Borrego-Pinto et al. (2016) also discovered that specific anchoring of the mother centriole to the plasma membrane, at which the second polar body will form, is the mechanism by which oocytes get rid of the remaining mother centriole. Importantly, actively removing the mother centriole after anaphase II is essential for zygotic development. Indeed, the researchers used the actin polymerization inhibitor cytochalasin D to prevent extrusion of the second polar body and artificially retain the mother centriole in the oocyte after anaphase II. When a mother centriole is retained, it keeps its microtubule nucleation capacity and participates in the first mitotic spindle pole organization of the fertilized egg, whereas the daughter centriole is inactivated and dismantled after anaphase II. As a consequence, because of the two centrioles contributed by the sperm cell, the mitotic spindle ends up being tripolar in the presence of an additional mother centriole, precluding correct chromosome segregation and further development (Fig. 1 B).

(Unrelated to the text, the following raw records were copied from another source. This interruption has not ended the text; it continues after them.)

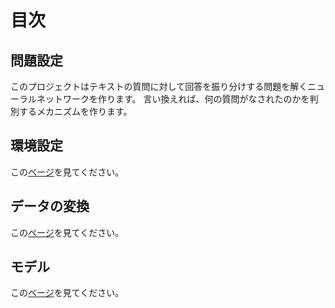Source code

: * 目次

** 問題設定
   このプロジェクトはテキストの質問に対して回答を振り分けする問題を解くニューラルネットワークを作ります。
   言い換えれば、何の質問がなされたのかを判別するメカニズムを作ります。
** 環境設定
   この[[./environment_settings.org][ベージ]]を見てください。
** データの変換
   この[[./data_transformation.org][ページ]]を見てください。
** モデル
   この[[./model_settings.org][ベージ]]を見てください。
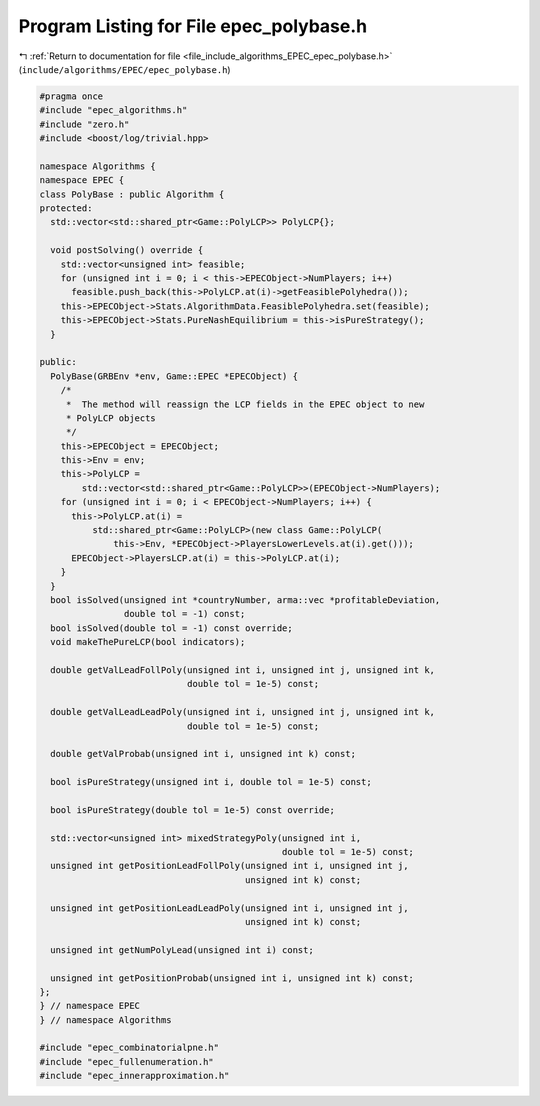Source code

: 
.. _program_listing_file_include_algorithms_EPEC_epec_polybase.h:

Program Listing for File epec_polybase.h
========================================

|exhale_lsh| :ref:`Return to documentation for file <file_include_algorithms_EPEC_epec_polybase.h>` (``include/algorithms/EPEC/epec_polybase.h``)

.. |exhale_lsh| unicode:: U+021B0 .. UPWARDS ARROW WITH TIP LEFTWARDS

.. code-block:: cpp

   #pragma once
   #include "epec_algorithms.h"
   #include "zero.h"
   #include <boost/log/trivial.hpp>
   
   namespace Algorithms {
   namespace EPEC {
   class PolyBase : public Algorithm {
   protected:
     std::vector<std::shared_ptr<Game::PolyLCP>> PolyLCP{};
   
     void postSolving() override {
       std::vector<unsigned int> feasible;
       for (unsigned int i = 0; i < this->EPECObject->NumPlayers; i++)
         feasible.push_back(this->PolyLCP.at(i)->getFeasiblePolyhedra());
       this->EPECObject->Stats.AlgorithmData.FeasiblePolyhedra.set(feasible);
       this->EPECObject->Stats.PureNashEquilibrium = this->isPureStrategy();
     }
   
   public:
     PolyBase(GRBEnv *env, Game::EPEC *EPECObject) {
       /*
        *  The method will reassign the LCP fields in the EPEC object to new
        * PolyLCP objects
        */
       this->EPECObject = EPECObject;
       this->Env = env;
       this->PolyLCP =
           std::vector<std::shared_ptr<Game::PolyLCP>>(EPECObject->NumPlayers);
       for (unsigned int i = 0; i < EPECObject->NumPlayers; i++) {
         this->PolyLCP.at(i) =
             std::shared_ptr<Game::PolyLCP>(new class Game::PolyLCP(
                 this->Env, *EPECObject->PlayersLowerLevels.at(i).get()));
         EPECObject->PlayersLCP.at(i) = this->PolyLCP.at(i);
       }
     }
     bool isSolved(unsigned int *countryNumber, arma::vec *profitableDeviation,
                   double tol = -1) const;
     bool isSolved(double tol = -1) const override;
     void makeThePureLCP(bool indicators);
   
     double getValLeadFollPoly(unsigned int i, unsigned int j, unsigned int k,
                               double tol = 1e-5) const;
   
     double getValLeadLeadPoly(unsigned int i, unsigned int j, unsigned int k,
                               double tol = 1e-5) const;
   
     double getValProbab(unsigned int i, unsigned int k) const;
   
     bool isPureStrategy(unsigned int i, double tol = 1e-5) const;
   
     bool isPureStrategy(double tol = 1e-5) const override;
   
     std::vector<unsigned int> mixedStrategyPoly(unsigned int i,
                                                 double tol = 1e-5) const;
     unsigned int getPositionLeadFollPoly(unsigned int i, unsigned int j,
                                          unsigned int k) const;
   
     unsigned int getPositionLeadLeadPoly(unsigned int i, unsigned int j,
                                          unsigned int k) const;
   
     unsigned int getNumPolyLead(unsigned int i) const;
   
     unsigned int getPositionProbab(unsigned int i, unsigned int k) const;
   };
   } // namespace EPEC
   } // namespace Algorithms
   
   #include "epec_combinatorialpne.h"
   #include "epec_fullenumeration.h"
   #include "epec_innerapproximation.h"
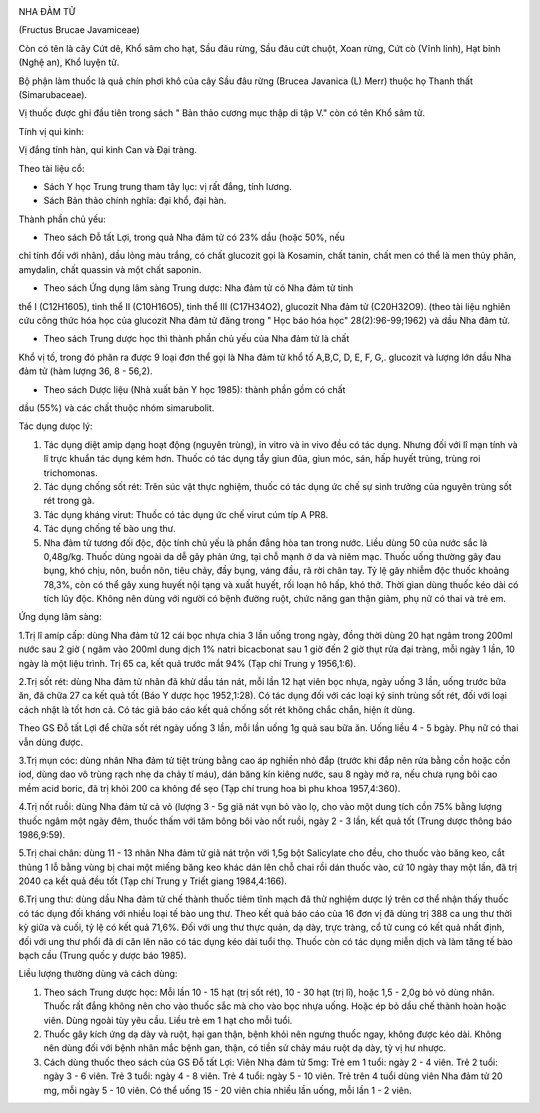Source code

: |image0|

NHA ĐẢM TỬ

(Fructus Brucae Javamiceae)

Còn có tên là cây Cứt dê, Khổ sâm cho hạt, Sầu đâu rừng, Sầu đâu cứt
chuột, Xoan rừng, Cứt cò (Vĩnh linh), Hạt bỉnh (Nghệ an), Khổ luyện tử.

Bộ phận làm thuốc là quả chín phơi khô của cây Sầu đâu rừng (Brucea
Javanica (L) Merr) thuộc họ Thanh thất (Simarubaceae).

Vị thuốc được ghi đầu tiên trong sách " Bản thảo cương mục thập di tập
V." còn có tên Khổ sâm tử.

Tính vị qui kinh:

Vị đắng tính hàn, qui kinh Can và Đại tràng.

Theo tài liệu cổ:

-  Sách Y học Trung trung tham tây lục: vị rất đắng, tính lương.
-  Sách Bản thảo chính nghĩa: đại khổ, đại hàn.

Thành phần chủ yếu:

+ Theo sách Đỗ tất Lợi, trong quả Nha đảm tử có 23% dầu (hoặc 50%, nếu
chỉ tính đối với nhân), dầu lỏng màu trắng, có chất glucozit gọi là
Kosamin, chất tanin, chất men có thể là men thủy phân, amydalin, chất
quassin và một chất saponin.

+ Theo sách Ứng dụng lâm sàng Trung dược: Nha đảm tử có Nha đảm tử tinh
thể I (C12H1605), tinh thể II (C10H16O5), tinh thể III (C17H34O2),
glucozit Nha đảm tử (C20H32O9). (theo tài liệu nghiên cứu công thức hóa
học của glucozit Nha đảm tử đăng trong " Học báo hóa học"
28(2):96-99;1962) và dầu Nha đảm tử.

+ Theo sách Trung dược học thì thành phần chủ yếu của Nha đảm tử là chất
Khổ vị tố, trong đó phân ra được 9 loại đơn thể gọi là Nha đảm tử khổ tố
A,B,C, D, E, F, G,. glucozit và lượng lớn dầu Nha đảm tử (hàm lượng 36,
8 - 56,2).

+ Theo sách Dược liệu (Nhà xuất bản Y học 1985): thành phần gồm có chất
dầu (55%) và các chất thuộc nhóm simarubolit.

Tác dụng dưọc lý:

#. Tác dụng diệt amip dạng hoạt động (nguyên trùng), in vitro và in vivo
   đều có tác dụng. Nhưng đối với lî mạn tính và lî trực khuẩn tác dụng
   kém hơn. Thuốc có tác dụng tẩy giun đũa, giun móc, sán, hấp huyết
   trùng, trùng roi trichomonas.
#. Tác dụng chống sốt rét: Trên súc vật thực nghiệm, thuốc có tác dụng
   ức chế sự sinh trưởng của nguyên trùng sốt rét trong gà.
#. Tác dụng kháng virut: Thuốc có tác dụng ức chế virut cúm típ A PR8.
#. Tác dụng chống tế bào ung thư.
#. Nha đảm tử tương đối độc, độc tính chủ yếu là phần đắng hòa tan trong
   nước. Liều dùng 50 của nước sắc là 0,48g/kg. Thuốc dùng ngoài da dễ
   gây phản ứng, tại chỗ mạnh ở da và niêm mạc. Thuốc uống thường gây
   đau bụng, khó chịu, nôn, buồn nôn, tiêu chảy, đầy bụng, váng đầu, rã
   rời chân tay. Tỷ lệ gây nhiễm độc thuốc khoảng 78,3%, còn có thể gây
   xung huyết nội tạng và xuất huyết, rối loạn hô hấp, khó thở. Thời
   gian dùng thuốc kéo dài có tích lũy độc. Không nên dùng với người có
   bệnh đường ruột, chức năng gan thận giảm, phụ nữ có thai và trẻ em.

Ứng dụng lâm sàng:

1.Trị lî amíp cấp: dùng Nha đảm tử 12 cái bọc nhựa chia 3 lần uống trong
ngày, đồng thời dùng 20 hạt ngâm trong 200ml nước sau 2 giờ ( ngâm vào
200ml dung dịch 1% natri bicacbonat sau 1 giờ đến 2 giờ thụt rửa đại
tràng, mỗi ngày 1 lần, 10 ngày là một liệu trình. Trị 65 ca, kết quả
trước mắt 94% (Tạp chí Trung y 1956,1:6).

2.Trị sốt rét: dùng Nha đảm tử nhân đã khử dầu tán nát, mỗi lần 12 hạt
viên bọc nhựa, ngày uống 3 lần, uống trước bữa ăn, đã chữa 27 ca kết quả
tốt (Báo Y dược học 1952,1:28). Có tác dụng đối với các loại ký sinh
trùng sốt rét, đối với loại cách nhật là tốt hơn cả. Có tác giả báo cáo
kết quả chống sốt rét không chắc chắn, hiện ít dùng.

Theo GS Đỗ tất Lợi để chữa sốt rét ngày uống 3 lần, mỗi lần uống 1g quả
sau bữa ăn. Uống liều 4 - 5 bgày. Phụ nữ có thai vẫn dùng được.

3.Trị mụn cóc: dùng nhân Nha đảm tử tiệt trùng bằng cao áp nghiền nhỏ
đắp (trước khi đắp nên rửa bằng cồn hoặc cồn iod, dùng dao vô trùng rạch
nhẹ da chảy tí máu), dán băng kín kiêng nước, sau 8 ngày mở ra, nếu chưa
rụng bôi cao mềm acid boric, đã trị khỏi 200 ca không để sẹo (Tạp chí
trung hoa bì phu khoa 1957,4:360).

4.Trị nốt ruồi: dùng Nha đảm tử cả vỏ (lượng 3 - 5g giã nát vụn bỏ vào
lọ, cho vào một dung tích cồn 75% bằng lượng thuốc ngâm một ngày đêm,
thuốc thấm với tăm bông bôi vào nốt ruồi, ngày 2 - 3 lần, kết quả tốt
(Trung dược thông báo 1986,9:59).

5.Trị chai chân: dùng 11 - 13 nhân Nha đảm tử giã nát trộn với 1,5g bột
Salicylate cho đều, cho thuốc vào băng keo, cắt thủng 1 lỗ bằng vùng bị
chai một miếng băng keo khác dán lên chỗ chai rồi dán thuốc vào, cứ 10
ngày thay một lần, đã trị 2040 ca kết quả đều tốt (Tạp chí Trung y Triết
giang 1984,4:166).

6.Trị ung thư: dùng dầu Nha đảm tử chế thành thuốc tiêm tĩnh mạch đã thử
nghiệm dược lý trên cơ thể nhận thấy thuốc có tác dụng đối kháng với
nhiều loại tế bào ung thư. Theo kết quả báo cáo của 16 đơn vị đã dùng
trị 388 ca ung thư thời kỳ giữa và cuối, tỷ lệ có kết quả 71,6%. Đối với
ung thư thực quản, dạ dày, trực tràng, cổ tử cung có kết quả nhất định,
đối với ung thư phổi đã di căn lên não có tác dụng kéo dài tuổi thọ.
Thuốc còn có tác dụng miễn dịch và làm tăng tế bào bạch cầu (Trung quốc
y dược báo 1985).

Liều lượng thường dùng và cách dùng:

#. Theo sách Trung dược học: Mỗi lần 10 - 15 hạt (trị sốt rét), 10 - 30
   hạt (trị lî), hoặc 1,5 - 2,0g bỏ vỏ dùng nhân. Thuốc rất đắng không
   nên cho vào thuốc sắc mà cho vào bọc nhựa uống. Hoặc ép bỏ dầu chế
   thành hoàn hoặc viên. Dùng ngoài tùy yêu cầu. Liều trẻ em 1 hạt cho
   mỗi tuổi.
#. Thuốc gây kích ứng dạ dày và ruột, hại gan thận, bệnh khỏi nên ngưng
   thuốc ngay, không được kéo dài. Không nên dùng đối với bệnh nhân mắc
   bệnh gan, thận, có tiền sử chảy máu ruột dạ dày, tỳ vị hư nhược.
#. Cách dùng thuốc theo sách của GS Đỗ tất Lợi: Viên Nha đảm tử 5mg: Trẻ
   em 1 tuổi: ngày 2 - 4 viên. Trẻ 2 tuổi: ngày 3 - 6 viên. Trẻ 3 tuổi:
   ngày 4 - 8 viên. Trẻ 4 tuổi: ngày 5 - 10 viên. Trẻ trên 4 tuổi dùng
   viên Nha đảm tử 20 mg, mỗi ngày 5 - 10 viên. Có thể uống 15 - 20 viên
   chia nhiều lần uống, mỗi lần 1 - 2 viên.

.. |image0| image:: NHADAMTU.JPG
   :width: 50px
   :height: 50px
   :target: NHADAMTU_.htm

The origin of the difference in behavior between mother and daughter centrioles after anaphase II will require further investigation. To explain the loss in nucleation capacity of the daughter centriole, it will be important to check for the presence of various PCM components. Indeed, it is reasonable to assume that the daughter centriole loses its PCM association. PCM size scales with centriole size; thus, appendages of the mother centriole might possess an innate ability to maintain association with the PCM (Bobinnec et al., 1998; Delattre et al., 2004). A possible cell cycle–dependent enzymatic activity appearing after anaphase II might explain the rapid loss in microtubule nucleation capacity of the daughter centriole. It is surprising that the starfish zygote cannot cluster the mother centriole material with the centrioles from the sperm, unlike mouse oocytes, which, like cancer cells, are able to cluster PCM to regulate the total number of microtubule organizing centers (Kwon et al., 2008; Breuer et al., 2010). It will be interesting to determine whether starfish zygotes express proteins such as HURP or HSET, which are major players in extra-centrosome clustering (Kwon et al., 2008; Breuer et al., 2010).

Altogether, the results from Borrego-Pinto et al. (2016) address a major unresolved question: why do oocytes lose or inactivate their canonical centrioles during female meiosis? They show for the first time that maternal centrioles must be extruded from or inactivated in the starfish egg before fertilization so that they do not perturb mitotic spindle assembly. This is a very important step in our understanding of female gamete formation. Moreover, this work establishes starfish oocyte meiosis as a novel model system to study both functional and structural centrosome asymmetry, an essential component of asymmetric divisions.